When we first bought Penny 5 months ago he was a tiny little thing, slightly underweight with the worst wing clip i have ever seen, the poor thing couldnt even get air to take off, or even attempt too. The person has cut what looked like a "v" shape out of his secondary feathers, as well as his flights!!

5 Months later, that horrible wing clip is still causing issues. He still cannot fly! He has been through his first moult, but none of his wing feathers grew out.. dispite all the others falling out naturally.

Now that hes more confident, hes started taking off, but instead of being able to stop himself falling so fast or control himself even the slightest, he just plumets right into the carpet, sometimes so hard i can hear the wind knocked out his lungs!

He can't even slow himself down in any way! 

My question is, is that an issue from his wing clip, OR is it that he never learnt how to correctly fly? 
Would he ever be able.. ? 
Do you think his wings feathers will eventually grow out.. ?

My second issue with Penny is because of the lack of being able to control himself to the ground more gently, he falls onto his tail 95% of the time, this results in ALOT of broken tail feathers!!!

Right now he only has 3 tail feathers, all the rest have been knocked and broken (and thus had to be pulled) or they have snapped in half.

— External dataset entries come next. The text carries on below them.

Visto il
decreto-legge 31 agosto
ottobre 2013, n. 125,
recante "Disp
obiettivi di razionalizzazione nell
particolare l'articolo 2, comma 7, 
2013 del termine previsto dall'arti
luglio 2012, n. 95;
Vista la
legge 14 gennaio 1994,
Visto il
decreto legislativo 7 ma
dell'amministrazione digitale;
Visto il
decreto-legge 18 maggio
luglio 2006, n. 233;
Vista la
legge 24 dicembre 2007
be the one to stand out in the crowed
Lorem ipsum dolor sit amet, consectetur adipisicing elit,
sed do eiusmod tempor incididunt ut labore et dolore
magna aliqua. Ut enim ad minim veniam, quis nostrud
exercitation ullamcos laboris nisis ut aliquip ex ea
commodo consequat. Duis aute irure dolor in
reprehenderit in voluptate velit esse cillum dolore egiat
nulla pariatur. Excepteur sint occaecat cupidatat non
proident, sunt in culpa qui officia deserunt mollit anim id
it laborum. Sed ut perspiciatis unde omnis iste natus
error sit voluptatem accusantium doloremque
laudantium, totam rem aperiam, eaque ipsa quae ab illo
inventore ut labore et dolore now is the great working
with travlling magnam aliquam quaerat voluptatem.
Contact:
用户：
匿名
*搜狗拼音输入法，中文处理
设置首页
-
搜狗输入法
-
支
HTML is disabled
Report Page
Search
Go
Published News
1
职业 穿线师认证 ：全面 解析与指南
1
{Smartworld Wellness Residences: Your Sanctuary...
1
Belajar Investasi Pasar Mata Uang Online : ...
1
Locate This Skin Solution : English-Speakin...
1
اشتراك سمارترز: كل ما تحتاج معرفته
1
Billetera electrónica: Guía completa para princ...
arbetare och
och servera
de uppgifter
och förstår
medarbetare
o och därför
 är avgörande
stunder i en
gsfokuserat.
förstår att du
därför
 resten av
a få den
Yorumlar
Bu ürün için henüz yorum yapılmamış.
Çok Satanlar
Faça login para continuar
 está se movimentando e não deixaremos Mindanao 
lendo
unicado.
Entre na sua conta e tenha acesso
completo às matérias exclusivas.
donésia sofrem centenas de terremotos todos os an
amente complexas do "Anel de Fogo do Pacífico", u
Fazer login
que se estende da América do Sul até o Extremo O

Now im worried that he has developing feather problems due to damaged follicles, his last two tail feathers i have found have looked very odd, one of them looked like there was 3 different feathers coming out of the same shaft and the second was a horribly off colour :wacko:

Any ideas or suggestions??


----------



## Orion (Jul 24, 2011)

I am having a similar issue. Orion had a bad clip from her previous owner and it taking forever to molt them. She is constantly trying to pull them out. I bought this grit supplement from petco for molting and conditioning and a few weeks ago they started to come out. Only a few but at least she can fly now so you might want to give it a shot.


----------



## morla (Aug 15, 2011)

Aw! Poor birdy!


----------



## sunnysmom (Sep 23, 2011)

Poor little guy. I hope someone here can give you advice. If that's him in your profile pic, he's a cutie.


----------



## jessnry (Mar 26, 2011)

Aw, poor little guy!  Mine also had a terrible wing clip when I got them, and it took more than 7 months for their wings to grow out nicely. Penny might need a little more time for his feathers to completey grow back. I don't think flight feathers don't follow the usual moulting schedule.

His wings may have been clipped before he fledged... I hear that can cause flying problems, but I also heard that cockatiels are such good fliers that in time they work their flight skills out. Do you have hard floors? Laying down blankets can help prevent injury to his tail and breast bone while he works out his flying skills.


----------



## Ezzie (Jan 19, 2010)

Our floors are carpeted thankfully, and sometimes he falls onto my bed so it is less of a fall for him.

I feel so bad for him because he watches all the other birds fly around and even attempts to fly with them but he just cant  its very heartbreaking...


----------



## tielfan (Aug 31, 2008)

It is possible to pull the clipped wing feathers so new ones can grow in. This is painful for the bird though so you might want to get a trained person (like a vet) to do it for you. You wouldn't have to pull all the clipped feathers, just taking some that are relatively close to the body would give him enough lift that he doesn't fall like a rock. 

A vet visit is a good idea anyway to talk about the malformed tail feathers. If Penny is prone to follicle problems then pulling some of the flights might not be such a good idea. 

It's possible to have the wing feathers "imped" which is basically a feather graft. But this is very expensive and not normally done with pet birds, although it is done sometimes with hunting falcons.


----------